The stock closed nearly 2% higher at $US35.39 per share. Then shortly after the end of trading, the company announced that Rhopressa, an experimental eye drop, failed a late-stage test.
In after-hours trading, shares crashed by more than 70%, and were more than 60% lower in pre-market trading.
Aerie has a market cap of $US851 million.
In its statement, the company said Rhopressa was designed to treat patients with high eye pressure and glaucoma, a condition that could eventually cause blindness.
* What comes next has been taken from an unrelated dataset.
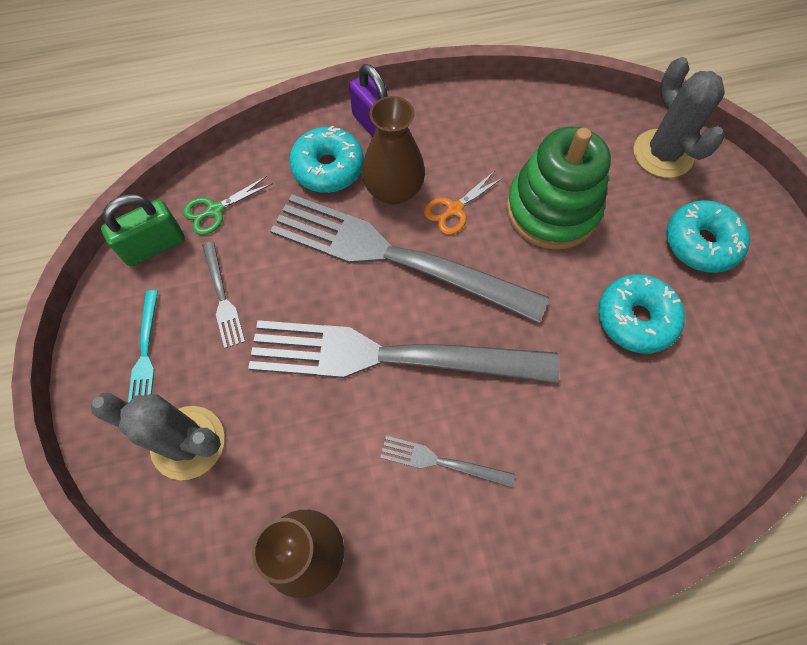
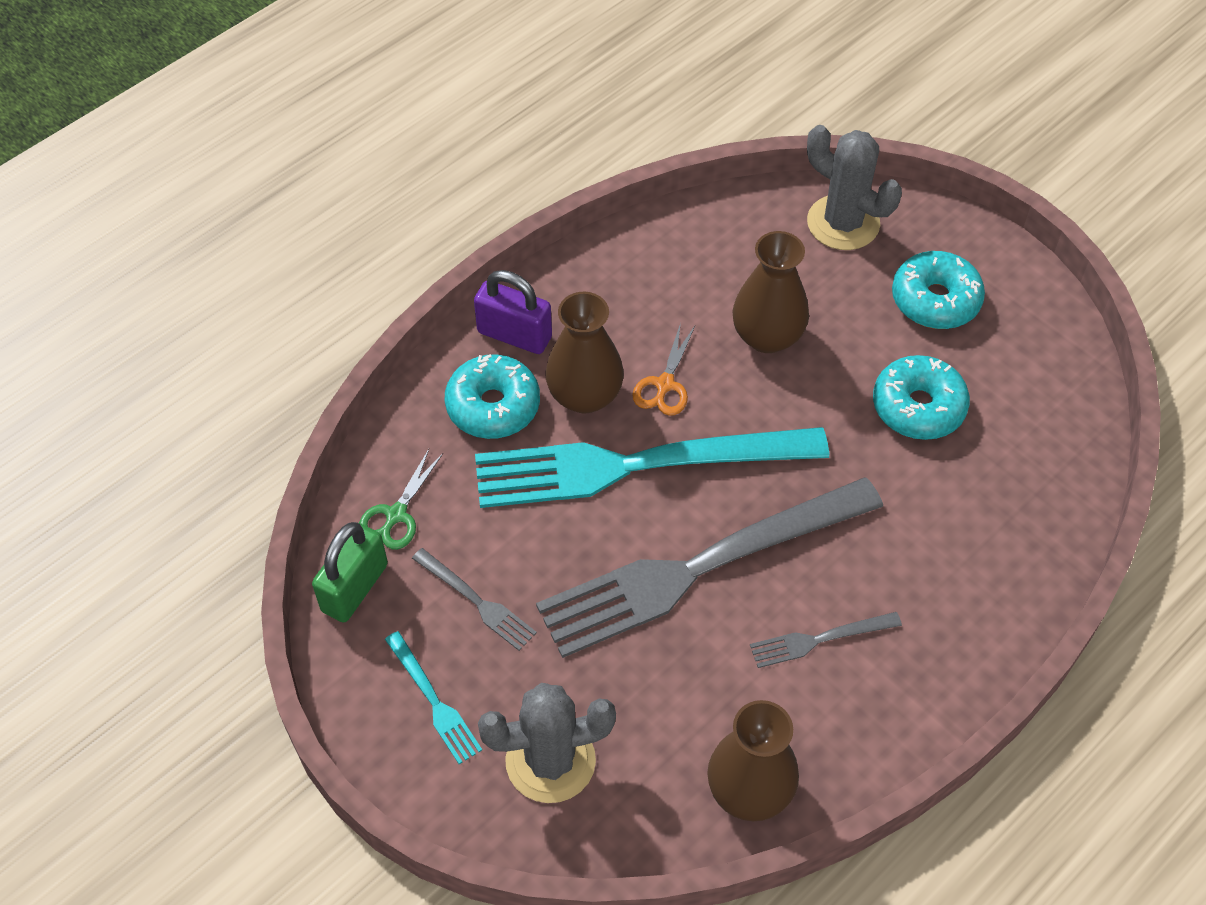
camera: 30 degrees left, 10 degrees down
grey fork [270,194,549,323] -> turquoise fork [475,427,829,508]
green stacking toy [506,126,611,250] -> brown vase [733,231,809,353]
But in the tests, it didn’t reduce eye pressure as much as Timolol, a more widely used prescription drug.
CEO Vicente Anido wrote: “We are obviously disappointed that we missed the primary endpoint for Rocket 1. We expected Rhopressa to demonstrate better performance based on the results we saw in the previous Phase 2b studies.”
Biotech is not for everyone
This news, quickly followed by the stock’s nosedive, is precisely why the biotech industry is an entirely different beast compared to others in the stock market.
News about one failed test on one drug, sometimes the only product a company is selling, can make a company completely worthless.
But the opposite is also very much possible, and is why biotechs are among the best-performing stocks in the market.
For instance, Biogen surged by more than 9% to a lifetime high March 20 after the company announced results of a preliminary test for an Alzheimer’s disease treatment.
Biotechs are up 16% year-to-date, and 49% over the past 12 months; the S&P 500 is up 2.6% and 13.3% respectively.
Even Aerie has performed well; based on Thursday’s closing price, it’s rallied nearly 137% over the last 12 months.
So, investing in biotechs is incredibly speculative, and like gambling, it can end extremely well, or wipe out nearly all of your investment in one day.